In 2010, 30 percent of the defendants indicted in Manhattan for carrying loaded weapons were 18 years old or younger. These are young men and women who should be heading to college–not to prison or early graves. An illegal weapon does not care if you’re carrying it for a block, for protection or for your friend. If it goes off, the result is, more often than not, a tragedy that unfolds in widening circles, first for the victim and the victim’s family, then for the family of the youth who fired the bullet, and finally for the whole community.
In the 137th Street indictment, only one of the 14 people charged is older than 21; the youngest is 17. But the seriousness of the charges is anything but juvenile. As the indictment states, these members are accused not only of trafficking narcotics, but of targeting even younger teens to act as lookouts and gunrunners, and continuing the operation unfettered when the gang’s leaders were incarcerated. This case demonstrates the attraction that gang membership will continue to have for young people unless and until we act decisively.
To combat gun and gang violence, we need a strategy that combines both enforcement and prevention, and engages communities affected by gun violence as essential partners. To better understand the crime patterns across the borough, we created the Crime Strategies Unit (CSU) in the district attorney’s office. The mission of CSU is to harness the collective resources of our office and law enforcement to identify priority spots throughout the borough where crime is rampant. In cases involving gangs, our collective knowledge of the individual crimes and perpetrators allows us to see the larger problem at work and to build an investigative strategy to address them.

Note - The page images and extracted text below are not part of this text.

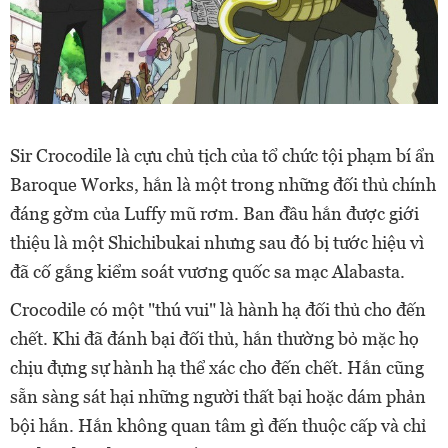
Sir Crocodile là cựu chủ tịch của tổ chức tội phạm bí ẩn
Baroque Works, hắn là một trong những đối thủ chính
đáng gờm của Luffy mũ rơm. Ban đầu hắn được giới
thiệu là một Shichibukai nhưng sau đó bị tước hiệu vì
đã cố gắng kiểm soát vương quốc sa mạc Alabasta.
Crocodile có một "thú vui" là hành hạ đối thủ cho đến
chết. Khi đã đánh bại đối thủ, hắn thường bỏ mặc họ
chịu đựng sự hành hạ thể xác cho đến chết. Hắn cũng
sẵn sàng sát hại những người thất bại hoặc dám phản
bội hắn. Hắn không quan tâm gì đến thuộc cấp và chỉ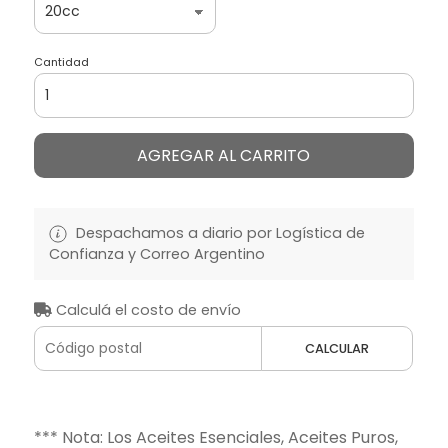
Cantidad
AGREGAR AL CARRITO
Despachamos a diario por Logística de
Confianza y Correo Argentino
Calculá el costo de envío
CALCULAR
*** Nota: Los Aceites Esenciales, Aceites Puros,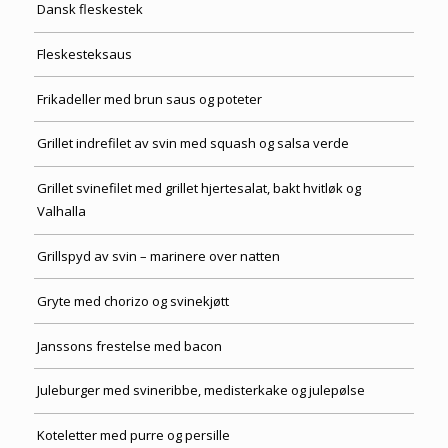
Dansk fleskestek
Fleskesteksaus
Frikadeller med brun saus og poteter
Grillet indrefilet av svin med squash og salsa verde
Grillet svinefilet med grillet hjertesalat, bakt hvitløk og
Valhalla
Grillspyd av svin – marinere over natten
Gryte med chorizo ​​og svinekjøtt
Janssons frestelse med bacon
Juleburger med svineribbe, medisterkake og julepølse
Koteletter med purre og persille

Aggressive prosecution alone will neither prevent the creation of these gangs nor keep our youth from joining them. Active involvement of parents, guardians and the broader community in this issue is a necessity. Our legal staff has been in the community every week, talking to parents, teachers, community groups and students about how to identify signs of gang involvement, how gangs recruit new members and what parents can do if they suspect their child is involved in gang activity.
On March 15, for example, we will partner with the NYPD to present “Gangs: 101,” an educational workshop for parents at P.S. 152 Dyckman Valley School in Inwood. And on March 31, we will hold a town hall meeting in Central Harlem to engage the community in proactive crime prevention strategies. Forging ties among police, prosecutors, parents and students is the best crime prevention strategy I know.

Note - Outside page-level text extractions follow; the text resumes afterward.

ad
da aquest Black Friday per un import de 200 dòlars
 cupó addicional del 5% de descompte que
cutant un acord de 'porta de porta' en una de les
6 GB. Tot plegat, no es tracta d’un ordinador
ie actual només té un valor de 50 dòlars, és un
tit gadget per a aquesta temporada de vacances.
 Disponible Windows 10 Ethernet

We are also working with community groups focused on reducing truancy, which is a warning sign of a troubled child and often a precursor to entrance into the criminal justice system. Additionally, this week we began referring cases to the Youth Court in the Harlem Community Justice Center to more productively handle low-level crimes committed by teens between the ages of 16 and 19 years old. Both programs share the same goal: to keep our young people, to the extent possible, out of the criminal justice system and in our schools and communities.
We are fortunate in Manhattan that crime has dropped significantly in the last decade, but the true victory for us will be a gang-free, gun-free environment that encourages all of our children to thrive and live the successful lives they deserve to live.